To put this in perspective, the sound of normal conversation is about 60 decibels, heavy traffic is about 85 decibels, your lawnmower is abut 90 decibels and firecrackers, gunshots and rock concerts range from 110 to 150 decibels.
4.Identification
If you have to raise your voice to be heard, you can't hear someone two feet away from you, or sounds seem muffled or dull after leaving a noisy environment, the noise around you is at a potentially hazardous level. Other signs of hazardous noise exposure include ear pain and tinnitus, or ringing in the ears. If you feel that your ears have become accustomed to loud noises, you may already have experienced hearing damage. Many people are not aware of hearing damage until they are tested.
5.Prevention
Preventing ear damage due to noise is possible. If you work in a noisy environment, wear protective earplugs or noise reduction headphones while you work. You should also wear earplugs while mowing the lawn, using loud power tools or attending a concert. You can protect your children's hearing by limiting their use of loud toys and ensuring that the volume is low on the electronic devices they use.
6.Hearing loss and music
Adults and children are commonly exposed to loud music. Listening to loud music through ear buds connected to devices like iPods or MP3 players or at music concerts can cause hearing loss.

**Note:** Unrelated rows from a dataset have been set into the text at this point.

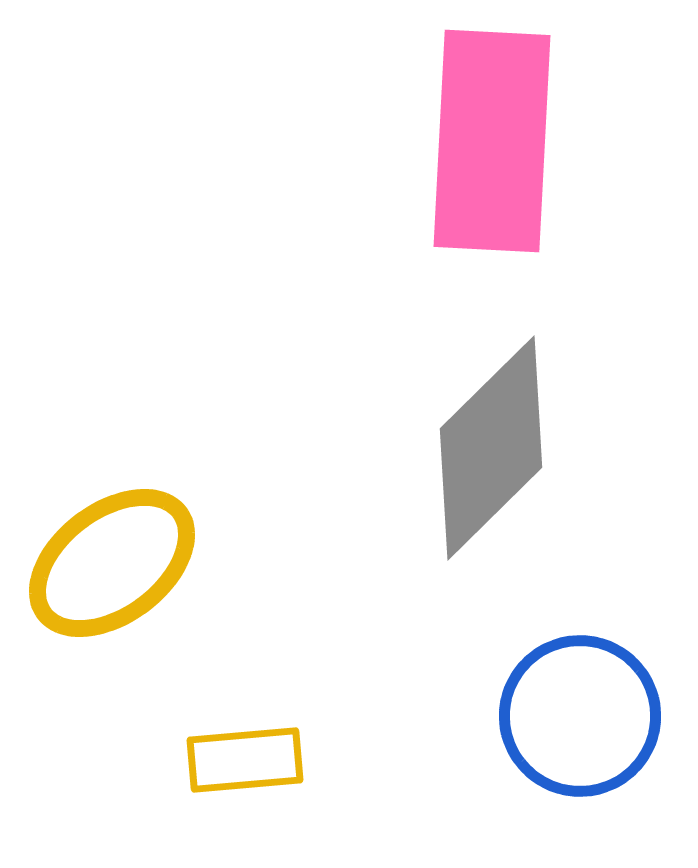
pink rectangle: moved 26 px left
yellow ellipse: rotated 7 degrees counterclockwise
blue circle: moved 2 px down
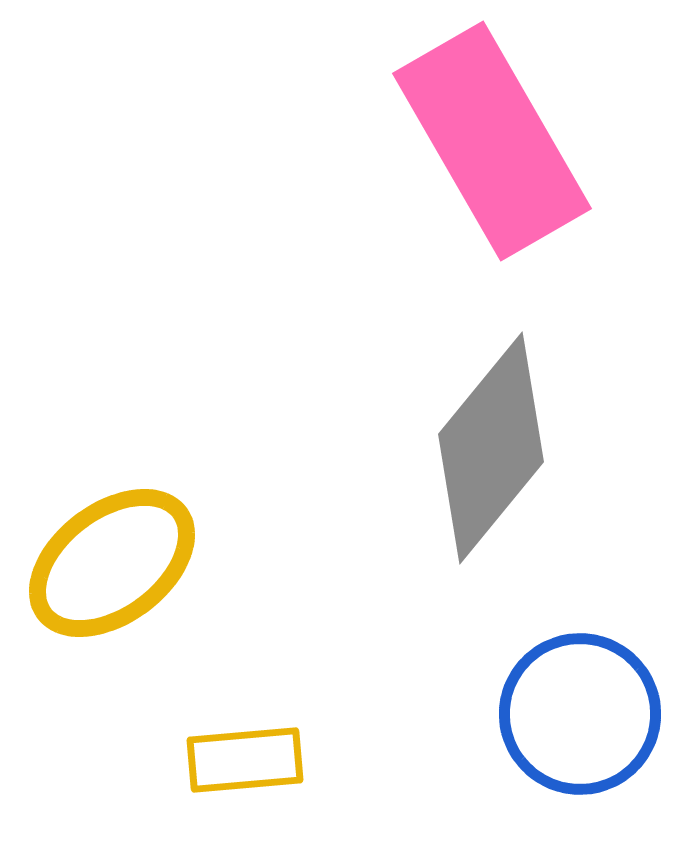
pink rectangle: rotated 33 degrees counterclockwise
gray diamond: rotated 6 degrees counterclockwise
blue circle: moved 2 px up
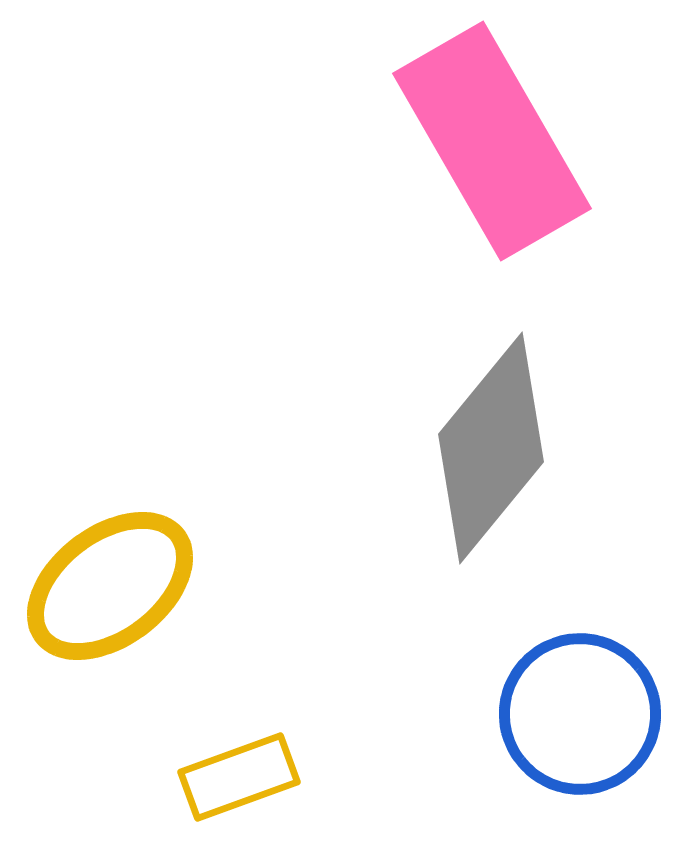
yellow ellipse: moved 2 px left, 23 px down
yellow rectangle: moved 6 px left, 17 px down; rotated 15 degrees counterclockwise
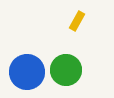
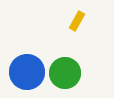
green circle: moved 1 px left, 3 px down
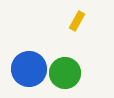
blue circle: moved 2 px right, 3 px up
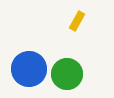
green circle: moved 2 px right, 1 px down
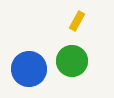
green circle: moved 5 px right, 13 px up
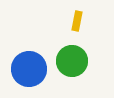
yellow rectangle: rotated 18 degrees counterclockwise
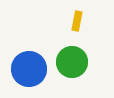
green circle: moved 1 px down
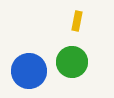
blue circle: moved 2 px down
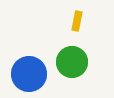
blue circle: moved 3 px down
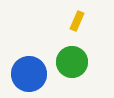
yellow rectangle: rotated 12 degrees clockwise
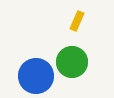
blue circle: moved 7 px right, 2 px down
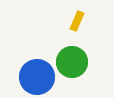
blue circle: moved 1 px right, 1 px down
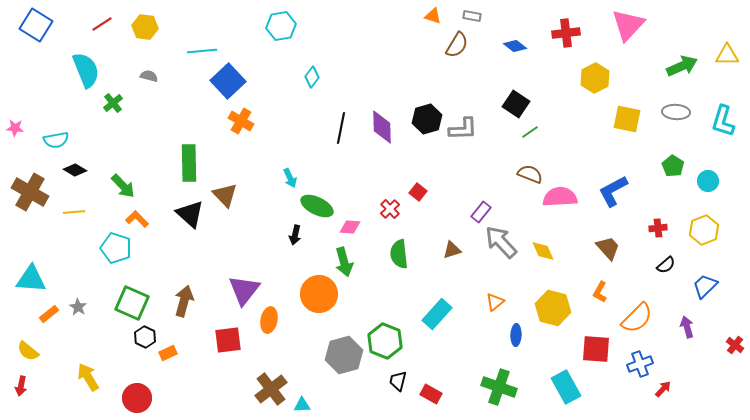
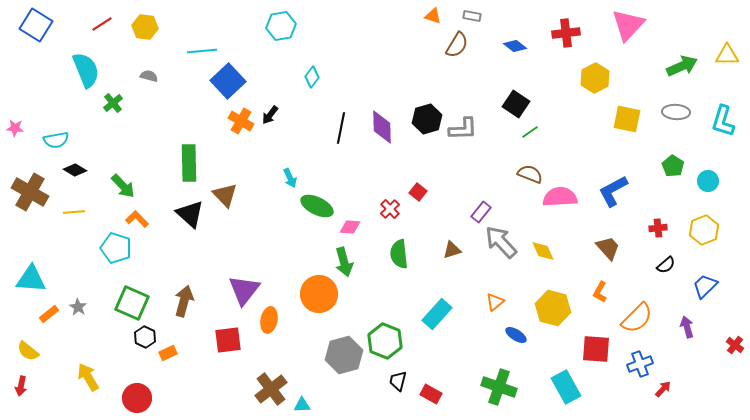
black arrow at (295, 235): moved 25 px left, 120 px up; rotated 24 degrees clockwise
blue ellipse at (516, 335): rotated 60 degrees counterclockwise
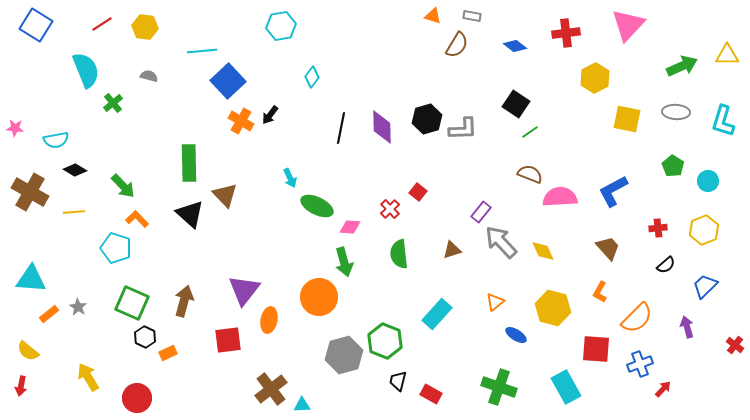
orange circle at (319, 294): moved 3 px down
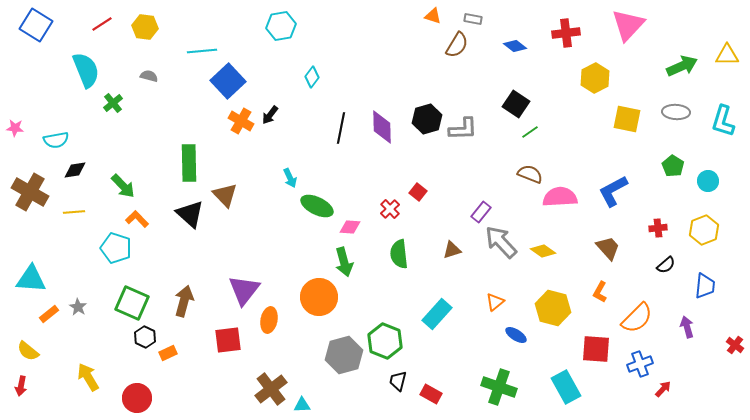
gray rectangle at (472, 16): moved 1 px right, 3 px down
black diamond at (75, 170): rotated 40 degrees counterclockwise
yellow diamond at (543, 251): rotated 30 degrees counterclockwise
blue trapezoid at (705, 286): rotated 140 degrees clockwise
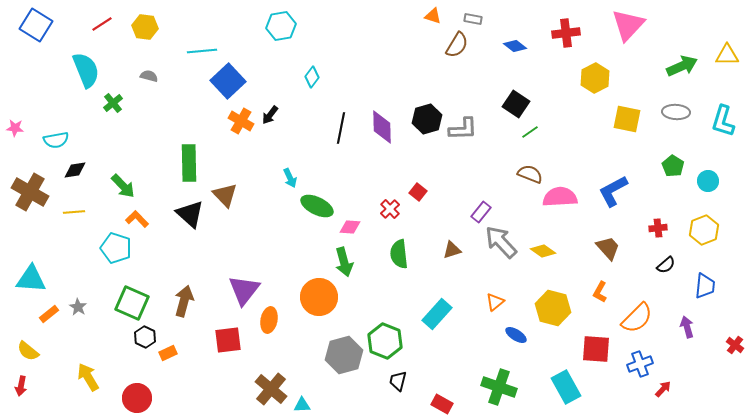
brown cross at (271, 389): rotated 12 degrees counterclockwise
red rectangle at (431, 394): moved 11 px right, 10 px down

The inner part of the ear contains tiny hair cells (nerve endings).
The hair cells change sound into electric signals.
Then nerves carry these signals to the brain, which recognizes them as sound.
These tiny hair cells are easily damaged by loud sounds.
The human ear is like any other body part -- too much use can damaged it.
Over time, repeated exposure to loud noise and music can cause hearing loss.
Harmful side effects of loud sound for Your Ears? Sound Can Damage Your Ears?